JAKARTA, SULAWESIPOS.COM – Lembaga Perlindungan Saksi dan Korban (LPSK) bertindak proaktif terkait adanya korban ledakan bom di Sibolga, Sumatera Utara, yang diduga terkait jaringan teroris.

LPSK mengirimkan tim ke lokasi untuk mendata korban-korban dari ledakan bom tersebut.

“Kami kirimkan tim secara proaktif minggu lalu”, ujar Wakil Ketua LPSK, Edwin Partogi Pasaribu dalam keterangan tertulisnya, Selasa (19/3/2019).

Upaya tersebut dilakukan mengingat LPSK mendapatkan amanat untuk melakukan penanganan korban terorisme berdasarkan UU 5/2018 tentang Pemberantasan Tindak Pidana Terorisme.

LPSK dalam UU tersebut diamanatkan untuk melakukan penanganan baik sesaat setelah terjadinya tindak pidana terorisme, penanganan lanjutan, hingga fasilitasi kompensasi (ganti rugi dari negara).

“Upaya proaktif ini merupakan implementasi peran LPSK dalam memenuhi hak-hak korban terorisme”, jelas Edwin.

Dari hasil proaktif tersebut LPSK mendapatkan fakta adanya beberapa korban luka akibat ledakan bom tersebut. Beberapa korban tersebut diantaranya ada yang masih harus dirawat di Rumah Sakit dan ada juga yang sudah diperbolehkan pulang. Tim LPSK mendatangi korban di RS dan menyampaikan hak-hak yang bisa mereka dapatkan melalui LPSK.

“Diantaranya rehabiltasi medis, rehabilitasi psikologis, rehabilitasi psikososial, dan kompensasi”, ungkap Edwin.

Selain korban luka, LPSK juga menemukan fakta terdapat 152 rumah di sekitar lokasi kejadian yang rusak akibat ledakan bom, 40 diantaranya rusak berat.

Jumlah tersebut sudah didata oleh LPSK, dan melalui pihak kelurahan setempat LPSK juga menawarkan kemungkinan para pemiliki rumah dipenuhi haknya, misalnya kompensasi, melalui LPSK.

LPSK juga akan berkoordinasi dengan instansi baik di Sumut maupun tingkat pusat untuk pemulihan psikososial para korban.

“Hal ini mengingat pemulihan psikososial sangat kompleks, sehingga perlu adanya peran banyak pihak termasuk Pemda dan Instansi lain”, ujar Edwin.

Selain dengan pihak pemerintah daerah, LPSK juga berkoordinasi dengan aparat penegak hukum yang menangani.
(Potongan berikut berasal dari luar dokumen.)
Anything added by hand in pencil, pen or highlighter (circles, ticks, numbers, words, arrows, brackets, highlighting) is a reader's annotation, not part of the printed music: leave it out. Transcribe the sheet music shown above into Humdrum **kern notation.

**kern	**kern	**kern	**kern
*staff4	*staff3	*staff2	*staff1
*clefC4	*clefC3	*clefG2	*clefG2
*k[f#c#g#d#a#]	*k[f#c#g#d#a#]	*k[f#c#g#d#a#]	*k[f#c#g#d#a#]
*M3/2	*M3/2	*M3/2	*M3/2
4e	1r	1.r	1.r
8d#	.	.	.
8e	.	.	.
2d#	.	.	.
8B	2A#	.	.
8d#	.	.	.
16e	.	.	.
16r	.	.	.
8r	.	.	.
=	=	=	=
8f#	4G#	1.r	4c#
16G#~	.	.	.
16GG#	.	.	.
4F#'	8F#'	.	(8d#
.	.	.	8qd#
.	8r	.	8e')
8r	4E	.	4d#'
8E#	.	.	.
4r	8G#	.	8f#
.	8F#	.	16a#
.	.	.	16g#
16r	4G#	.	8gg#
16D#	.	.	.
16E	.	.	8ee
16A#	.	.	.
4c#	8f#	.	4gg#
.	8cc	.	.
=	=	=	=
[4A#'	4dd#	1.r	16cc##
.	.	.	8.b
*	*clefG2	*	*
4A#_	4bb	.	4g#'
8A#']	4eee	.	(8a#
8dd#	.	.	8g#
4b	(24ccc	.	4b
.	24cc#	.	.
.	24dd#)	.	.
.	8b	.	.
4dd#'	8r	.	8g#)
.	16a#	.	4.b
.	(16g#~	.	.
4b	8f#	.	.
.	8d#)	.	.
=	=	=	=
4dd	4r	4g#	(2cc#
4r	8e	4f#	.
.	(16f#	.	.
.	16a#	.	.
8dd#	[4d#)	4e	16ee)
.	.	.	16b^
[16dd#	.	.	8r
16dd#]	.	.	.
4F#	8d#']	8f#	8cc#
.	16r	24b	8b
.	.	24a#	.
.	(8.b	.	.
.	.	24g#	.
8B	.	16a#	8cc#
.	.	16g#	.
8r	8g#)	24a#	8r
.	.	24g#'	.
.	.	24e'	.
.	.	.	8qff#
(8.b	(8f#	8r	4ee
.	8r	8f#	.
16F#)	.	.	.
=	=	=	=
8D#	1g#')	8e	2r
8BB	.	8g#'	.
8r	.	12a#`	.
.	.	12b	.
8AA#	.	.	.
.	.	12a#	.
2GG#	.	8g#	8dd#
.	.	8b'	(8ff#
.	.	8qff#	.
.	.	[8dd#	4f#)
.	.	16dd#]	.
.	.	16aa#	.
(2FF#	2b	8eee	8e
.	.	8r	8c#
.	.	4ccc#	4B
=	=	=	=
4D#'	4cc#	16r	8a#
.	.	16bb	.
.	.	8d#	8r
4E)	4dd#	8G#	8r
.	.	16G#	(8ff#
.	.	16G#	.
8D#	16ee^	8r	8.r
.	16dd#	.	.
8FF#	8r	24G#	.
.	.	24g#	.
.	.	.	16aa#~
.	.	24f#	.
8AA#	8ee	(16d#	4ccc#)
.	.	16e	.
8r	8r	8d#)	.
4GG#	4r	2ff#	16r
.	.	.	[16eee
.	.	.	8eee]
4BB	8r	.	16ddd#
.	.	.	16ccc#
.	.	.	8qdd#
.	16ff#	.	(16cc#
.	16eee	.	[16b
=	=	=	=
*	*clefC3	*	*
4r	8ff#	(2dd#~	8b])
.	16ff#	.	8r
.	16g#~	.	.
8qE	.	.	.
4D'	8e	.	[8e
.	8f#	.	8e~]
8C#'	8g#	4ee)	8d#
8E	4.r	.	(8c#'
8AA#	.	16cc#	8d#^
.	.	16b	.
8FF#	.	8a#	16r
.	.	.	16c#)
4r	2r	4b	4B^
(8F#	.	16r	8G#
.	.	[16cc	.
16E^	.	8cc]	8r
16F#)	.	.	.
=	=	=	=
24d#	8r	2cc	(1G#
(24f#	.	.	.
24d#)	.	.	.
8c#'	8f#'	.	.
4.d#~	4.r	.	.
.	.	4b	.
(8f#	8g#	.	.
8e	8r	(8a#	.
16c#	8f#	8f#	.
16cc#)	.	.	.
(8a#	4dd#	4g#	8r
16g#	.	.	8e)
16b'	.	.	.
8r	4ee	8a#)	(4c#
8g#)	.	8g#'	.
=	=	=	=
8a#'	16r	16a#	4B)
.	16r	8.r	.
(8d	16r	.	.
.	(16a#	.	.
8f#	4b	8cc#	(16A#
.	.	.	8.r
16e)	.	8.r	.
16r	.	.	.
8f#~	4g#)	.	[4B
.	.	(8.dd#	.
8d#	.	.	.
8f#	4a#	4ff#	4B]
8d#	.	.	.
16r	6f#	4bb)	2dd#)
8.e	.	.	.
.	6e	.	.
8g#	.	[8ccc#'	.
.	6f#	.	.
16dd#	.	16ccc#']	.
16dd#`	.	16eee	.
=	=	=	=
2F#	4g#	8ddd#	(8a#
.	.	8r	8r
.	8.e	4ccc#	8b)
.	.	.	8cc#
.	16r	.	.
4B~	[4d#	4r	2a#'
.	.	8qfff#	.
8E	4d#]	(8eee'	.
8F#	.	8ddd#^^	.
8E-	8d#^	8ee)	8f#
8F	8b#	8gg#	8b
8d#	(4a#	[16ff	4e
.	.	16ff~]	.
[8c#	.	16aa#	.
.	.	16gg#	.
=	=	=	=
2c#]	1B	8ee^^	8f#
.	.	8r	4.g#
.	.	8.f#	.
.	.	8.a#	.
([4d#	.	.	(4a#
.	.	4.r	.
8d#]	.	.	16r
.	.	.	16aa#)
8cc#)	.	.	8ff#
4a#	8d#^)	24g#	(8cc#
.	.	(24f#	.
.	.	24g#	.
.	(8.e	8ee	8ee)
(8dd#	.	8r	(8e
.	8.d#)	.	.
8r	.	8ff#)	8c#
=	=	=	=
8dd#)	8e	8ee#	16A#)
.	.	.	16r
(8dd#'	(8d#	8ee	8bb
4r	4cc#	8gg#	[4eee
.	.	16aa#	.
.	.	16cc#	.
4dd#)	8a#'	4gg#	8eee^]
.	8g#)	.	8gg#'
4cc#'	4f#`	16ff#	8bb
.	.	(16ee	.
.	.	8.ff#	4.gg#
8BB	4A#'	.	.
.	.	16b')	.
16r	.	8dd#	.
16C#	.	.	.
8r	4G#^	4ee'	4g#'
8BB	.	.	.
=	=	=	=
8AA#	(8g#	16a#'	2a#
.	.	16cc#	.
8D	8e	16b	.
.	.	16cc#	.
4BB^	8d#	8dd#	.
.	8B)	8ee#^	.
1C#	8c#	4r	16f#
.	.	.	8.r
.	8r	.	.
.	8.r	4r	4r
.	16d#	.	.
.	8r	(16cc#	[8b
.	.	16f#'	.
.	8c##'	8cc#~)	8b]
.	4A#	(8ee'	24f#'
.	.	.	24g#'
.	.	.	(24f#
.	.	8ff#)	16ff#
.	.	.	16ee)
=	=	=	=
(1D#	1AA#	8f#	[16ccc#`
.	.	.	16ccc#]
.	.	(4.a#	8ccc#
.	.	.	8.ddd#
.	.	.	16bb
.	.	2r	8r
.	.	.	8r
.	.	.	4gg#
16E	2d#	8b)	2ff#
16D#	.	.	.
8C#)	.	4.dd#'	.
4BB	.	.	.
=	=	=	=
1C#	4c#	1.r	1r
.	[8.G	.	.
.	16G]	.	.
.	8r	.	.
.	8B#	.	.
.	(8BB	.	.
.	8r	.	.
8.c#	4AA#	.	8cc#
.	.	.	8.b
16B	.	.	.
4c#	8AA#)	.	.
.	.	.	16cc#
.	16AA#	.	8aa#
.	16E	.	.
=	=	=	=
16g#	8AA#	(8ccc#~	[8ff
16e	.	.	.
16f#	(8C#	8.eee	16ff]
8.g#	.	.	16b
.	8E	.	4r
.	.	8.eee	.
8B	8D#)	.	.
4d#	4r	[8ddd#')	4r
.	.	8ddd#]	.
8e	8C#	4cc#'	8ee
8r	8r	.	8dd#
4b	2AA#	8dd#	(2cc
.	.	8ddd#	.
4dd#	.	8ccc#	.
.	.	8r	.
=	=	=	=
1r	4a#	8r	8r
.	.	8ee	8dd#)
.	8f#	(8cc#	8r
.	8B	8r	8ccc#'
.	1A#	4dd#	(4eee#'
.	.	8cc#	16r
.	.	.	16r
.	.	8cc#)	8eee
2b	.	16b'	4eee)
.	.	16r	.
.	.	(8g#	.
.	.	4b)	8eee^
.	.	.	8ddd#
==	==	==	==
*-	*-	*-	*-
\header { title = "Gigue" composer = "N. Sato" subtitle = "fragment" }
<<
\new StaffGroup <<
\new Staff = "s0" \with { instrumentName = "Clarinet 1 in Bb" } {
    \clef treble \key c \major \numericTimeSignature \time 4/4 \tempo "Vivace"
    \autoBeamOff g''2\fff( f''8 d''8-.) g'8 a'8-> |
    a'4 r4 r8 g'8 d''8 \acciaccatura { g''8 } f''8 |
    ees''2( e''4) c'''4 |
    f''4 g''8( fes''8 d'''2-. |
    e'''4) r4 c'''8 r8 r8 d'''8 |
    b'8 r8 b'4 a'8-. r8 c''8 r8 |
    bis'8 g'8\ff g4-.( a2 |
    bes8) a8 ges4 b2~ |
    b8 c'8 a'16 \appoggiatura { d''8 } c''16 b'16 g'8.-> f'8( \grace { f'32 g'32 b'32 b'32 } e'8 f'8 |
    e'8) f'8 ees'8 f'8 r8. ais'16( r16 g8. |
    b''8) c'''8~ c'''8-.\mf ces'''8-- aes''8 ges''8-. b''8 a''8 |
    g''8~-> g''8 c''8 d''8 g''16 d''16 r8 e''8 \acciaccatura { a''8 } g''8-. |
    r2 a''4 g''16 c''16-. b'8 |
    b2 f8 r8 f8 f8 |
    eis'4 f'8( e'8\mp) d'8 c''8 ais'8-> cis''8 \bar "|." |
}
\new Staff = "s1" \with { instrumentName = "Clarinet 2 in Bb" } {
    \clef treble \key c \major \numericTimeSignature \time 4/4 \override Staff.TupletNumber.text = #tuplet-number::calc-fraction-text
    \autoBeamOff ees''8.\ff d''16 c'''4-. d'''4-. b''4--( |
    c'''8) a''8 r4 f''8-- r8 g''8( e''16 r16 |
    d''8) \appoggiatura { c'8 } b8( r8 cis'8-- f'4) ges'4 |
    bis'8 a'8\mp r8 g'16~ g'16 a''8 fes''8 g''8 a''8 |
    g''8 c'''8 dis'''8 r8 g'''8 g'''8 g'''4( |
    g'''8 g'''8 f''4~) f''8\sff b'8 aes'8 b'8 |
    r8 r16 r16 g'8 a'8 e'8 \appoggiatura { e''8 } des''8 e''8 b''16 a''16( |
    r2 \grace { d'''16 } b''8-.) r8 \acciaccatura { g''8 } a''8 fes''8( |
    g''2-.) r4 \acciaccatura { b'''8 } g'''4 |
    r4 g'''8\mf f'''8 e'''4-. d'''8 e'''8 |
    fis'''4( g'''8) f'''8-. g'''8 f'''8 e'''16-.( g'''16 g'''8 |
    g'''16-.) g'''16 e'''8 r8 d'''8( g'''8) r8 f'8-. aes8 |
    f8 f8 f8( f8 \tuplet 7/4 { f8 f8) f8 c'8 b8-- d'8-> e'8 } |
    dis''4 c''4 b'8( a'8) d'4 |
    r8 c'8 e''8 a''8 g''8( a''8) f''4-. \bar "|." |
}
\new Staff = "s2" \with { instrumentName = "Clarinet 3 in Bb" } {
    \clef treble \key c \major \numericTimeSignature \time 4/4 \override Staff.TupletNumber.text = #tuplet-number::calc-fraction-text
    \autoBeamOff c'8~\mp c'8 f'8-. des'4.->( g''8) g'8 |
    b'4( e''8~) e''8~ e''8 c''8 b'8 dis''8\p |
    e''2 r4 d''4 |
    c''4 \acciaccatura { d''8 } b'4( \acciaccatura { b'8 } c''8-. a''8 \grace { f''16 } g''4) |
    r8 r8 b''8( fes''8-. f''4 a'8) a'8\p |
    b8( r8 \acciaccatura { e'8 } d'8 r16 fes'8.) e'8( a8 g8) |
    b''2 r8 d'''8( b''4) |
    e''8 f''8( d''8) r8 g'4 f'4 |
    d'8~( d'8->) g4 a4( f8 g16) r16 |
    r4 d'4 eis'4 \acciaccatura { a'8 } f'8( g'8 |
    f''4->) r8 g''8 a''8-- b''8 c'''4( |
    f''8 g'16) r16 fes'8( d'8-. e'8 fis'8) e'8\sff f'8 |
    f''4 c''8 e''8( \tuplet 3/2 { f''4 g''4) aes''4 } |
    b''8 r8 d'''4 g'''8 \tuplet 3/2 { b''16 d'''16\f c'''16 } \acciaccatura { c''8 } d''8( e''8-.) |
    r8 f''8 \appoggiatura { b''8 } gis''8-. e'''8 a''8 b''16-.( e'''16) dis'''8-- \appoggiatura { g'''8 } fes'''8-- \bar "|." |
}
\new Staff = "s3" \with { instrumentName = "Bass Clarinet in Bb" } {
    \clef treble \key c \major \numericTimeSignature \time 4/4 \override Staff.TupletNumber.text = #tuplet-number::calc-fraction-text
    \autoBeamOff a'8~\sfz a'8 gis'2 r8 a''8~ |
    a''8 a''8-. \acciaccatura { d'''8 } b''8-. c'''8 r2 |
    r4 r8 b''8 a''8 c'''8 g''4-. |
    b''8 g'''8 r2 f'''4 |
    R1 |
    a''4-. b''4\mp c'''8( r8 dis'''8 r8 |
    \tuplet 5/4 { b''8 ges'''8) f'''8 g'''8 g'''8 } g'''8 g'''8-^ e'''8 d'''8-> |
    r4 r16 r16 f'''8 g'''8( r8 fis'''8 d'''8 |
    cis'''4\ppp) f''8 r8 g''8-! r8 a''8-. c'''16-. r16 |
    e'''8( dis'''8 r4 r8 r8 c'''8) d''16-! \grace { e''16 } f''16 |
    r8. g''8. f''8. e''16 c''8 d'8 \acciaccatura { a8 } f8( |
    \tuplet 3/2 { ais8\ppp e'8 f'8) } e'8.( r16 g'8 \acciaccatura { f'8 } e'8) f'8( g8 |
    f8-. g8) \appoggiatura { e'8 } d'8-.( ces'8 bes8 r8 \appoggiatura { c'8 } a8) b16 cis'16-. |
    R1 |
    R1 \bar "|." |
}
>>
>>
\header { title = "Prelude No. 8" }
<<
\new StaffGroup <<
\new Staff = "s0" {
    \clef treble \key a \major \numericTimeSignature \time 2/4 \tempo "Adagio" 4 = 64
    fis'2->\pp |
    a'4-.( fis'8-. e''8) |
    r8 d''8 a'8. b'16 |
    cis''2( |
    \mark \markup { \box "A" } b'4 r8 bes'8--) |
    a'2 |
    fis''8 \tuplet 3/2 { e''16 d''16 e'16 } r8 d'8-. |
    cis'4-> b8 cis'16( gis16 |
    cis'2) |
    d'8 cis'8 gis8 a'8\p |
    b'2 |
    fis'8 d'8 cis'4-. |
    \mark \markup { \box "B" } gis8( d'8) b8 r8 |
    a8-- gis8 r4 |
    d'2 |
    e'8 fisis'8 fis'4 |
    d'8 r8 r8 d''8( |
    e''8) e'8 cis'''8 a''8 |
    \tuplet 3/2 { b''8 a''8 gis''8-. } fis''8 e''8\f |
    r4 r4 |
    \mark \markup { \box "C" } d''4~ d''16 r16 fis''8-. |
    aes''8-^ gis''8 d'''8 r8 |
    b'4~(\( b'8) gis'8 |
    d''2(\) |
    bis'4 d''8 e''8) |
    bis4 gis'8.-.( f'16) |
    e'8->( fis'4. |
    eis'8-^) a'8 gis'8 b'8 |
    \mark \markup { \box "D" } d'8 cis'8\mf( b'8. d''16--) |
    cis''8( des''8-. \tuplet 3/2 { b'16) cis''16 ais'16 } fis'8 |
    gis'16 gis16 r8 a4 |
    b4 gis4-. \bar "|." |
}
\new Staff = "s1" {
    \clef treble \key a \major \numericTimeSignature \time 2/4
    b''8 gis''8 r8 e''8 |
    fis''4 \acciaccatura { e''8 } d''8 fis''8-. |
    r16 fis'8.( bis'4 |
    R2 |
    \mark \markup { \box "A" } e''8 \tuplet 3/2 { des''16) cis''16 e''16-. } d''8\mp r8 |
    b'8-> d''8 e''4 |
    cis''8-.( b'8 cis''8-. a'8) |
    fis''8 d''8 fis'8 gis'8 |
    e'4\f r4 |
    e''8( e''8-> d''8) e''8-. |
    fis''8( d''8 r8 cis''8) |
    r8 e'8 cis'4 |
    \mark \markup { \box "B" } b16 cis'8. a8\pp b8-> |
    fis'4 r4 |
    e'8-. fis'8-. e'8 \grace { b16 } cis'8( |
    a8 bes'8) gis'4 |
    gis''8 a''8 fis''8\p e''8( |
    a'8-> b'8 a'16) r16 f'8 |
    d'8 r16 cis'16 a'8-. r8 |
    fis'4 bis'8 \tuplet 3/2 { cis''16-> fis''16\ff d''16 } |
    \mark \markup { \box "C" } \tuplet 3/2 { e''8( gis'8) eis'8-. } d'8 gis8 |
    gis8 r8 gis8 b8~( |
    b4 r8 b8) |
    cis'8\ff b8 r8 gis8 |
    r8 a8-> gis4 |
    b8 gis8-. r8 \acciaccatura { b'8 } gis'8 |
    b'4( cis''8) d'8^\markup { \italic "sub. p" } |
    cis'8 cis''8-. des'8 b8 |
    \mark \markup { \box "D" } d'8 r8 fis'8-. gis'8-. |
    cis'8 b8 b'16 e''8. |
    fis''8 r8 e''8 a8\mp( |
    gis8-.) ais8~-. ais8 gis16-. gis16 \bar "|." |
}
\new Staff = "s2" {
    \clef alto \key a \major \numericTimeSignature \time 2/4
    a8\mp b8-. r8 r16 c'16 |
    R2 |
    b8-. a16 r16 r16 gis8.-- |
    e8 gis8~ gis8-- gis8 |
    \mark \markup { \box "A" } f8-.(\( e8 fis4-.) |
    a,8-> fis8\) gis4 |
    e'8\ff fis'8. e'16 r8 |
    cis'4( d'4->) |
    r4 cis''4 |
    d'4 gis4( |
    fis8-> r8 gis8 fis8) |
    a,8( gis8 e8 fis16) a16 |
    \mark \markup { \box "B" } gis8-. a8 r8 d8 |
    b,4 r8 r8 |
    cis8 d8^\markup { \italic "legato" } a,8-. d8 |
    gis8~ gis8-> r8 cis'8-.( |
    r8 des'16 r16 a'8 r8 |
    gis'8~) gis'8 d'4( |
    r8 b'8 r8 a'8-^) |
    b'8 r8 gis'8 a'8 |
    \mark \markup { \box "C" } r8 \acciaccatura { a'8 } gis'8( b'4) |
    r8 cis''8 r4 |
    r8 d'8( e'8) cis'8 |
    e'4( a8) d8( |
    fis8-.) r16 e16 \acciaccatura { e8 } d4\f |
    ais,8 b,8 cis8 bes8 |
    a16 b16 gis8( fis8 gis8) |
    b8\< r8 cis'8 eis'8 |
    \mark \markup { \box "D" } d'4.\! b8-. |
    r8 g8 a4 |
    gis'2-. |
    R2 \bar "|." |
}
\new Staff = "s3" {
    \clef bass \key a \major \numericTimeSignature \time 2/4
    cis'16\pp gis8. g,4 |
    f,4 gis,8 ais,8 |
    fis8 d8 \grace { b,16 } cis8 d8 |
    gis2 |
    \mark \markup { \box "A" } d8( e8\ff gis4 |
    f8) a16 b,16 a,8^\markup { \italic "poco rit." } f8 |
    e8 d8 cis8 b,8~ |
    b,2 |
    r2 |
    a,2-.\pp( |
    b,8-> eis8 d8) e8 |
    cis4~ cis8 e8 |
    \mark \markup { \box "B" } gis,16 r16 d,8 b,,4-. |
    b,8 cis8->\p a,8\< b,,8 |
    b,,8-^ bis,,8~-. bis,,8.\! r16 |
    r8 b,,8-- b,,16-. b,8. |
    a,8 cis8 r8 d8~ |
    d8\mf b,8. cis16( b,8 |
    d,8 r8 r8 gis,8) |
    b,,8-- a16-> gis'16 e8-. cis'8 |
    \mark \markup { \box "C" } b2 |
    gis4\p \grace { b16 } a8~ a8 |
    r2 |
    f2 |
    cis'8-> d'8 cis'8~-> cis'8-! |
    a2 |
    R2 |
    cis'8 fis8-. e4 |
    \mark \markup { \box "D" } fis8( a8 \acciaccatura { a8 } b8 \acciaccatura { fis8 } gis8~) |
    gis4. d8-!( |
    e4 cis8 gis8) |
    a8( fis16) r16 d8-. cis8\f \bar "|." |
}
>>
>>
Hal tersebut dikarenakan salah satu syarat korban terorisme mendapatkan bantuan LPSK adalah dengan adanya Surat Keterangan sebagai korban yang dikeluarkan penyidik. Dari koordinasi, baik dengan Densus 88 maupun Mapolres Sibolga, diketahui bahwa nantinya Polda Sumut yang akan menerbitkan Surat Keterangan sebagai korban.

“LPSK akan memproses pemenuhan hak para korban, baik yang luka fisik maupun rumahnya rusak, sesuai dengan ketentuan perundang-undangan yang berlaku”, pungkas Edwin. (YMA).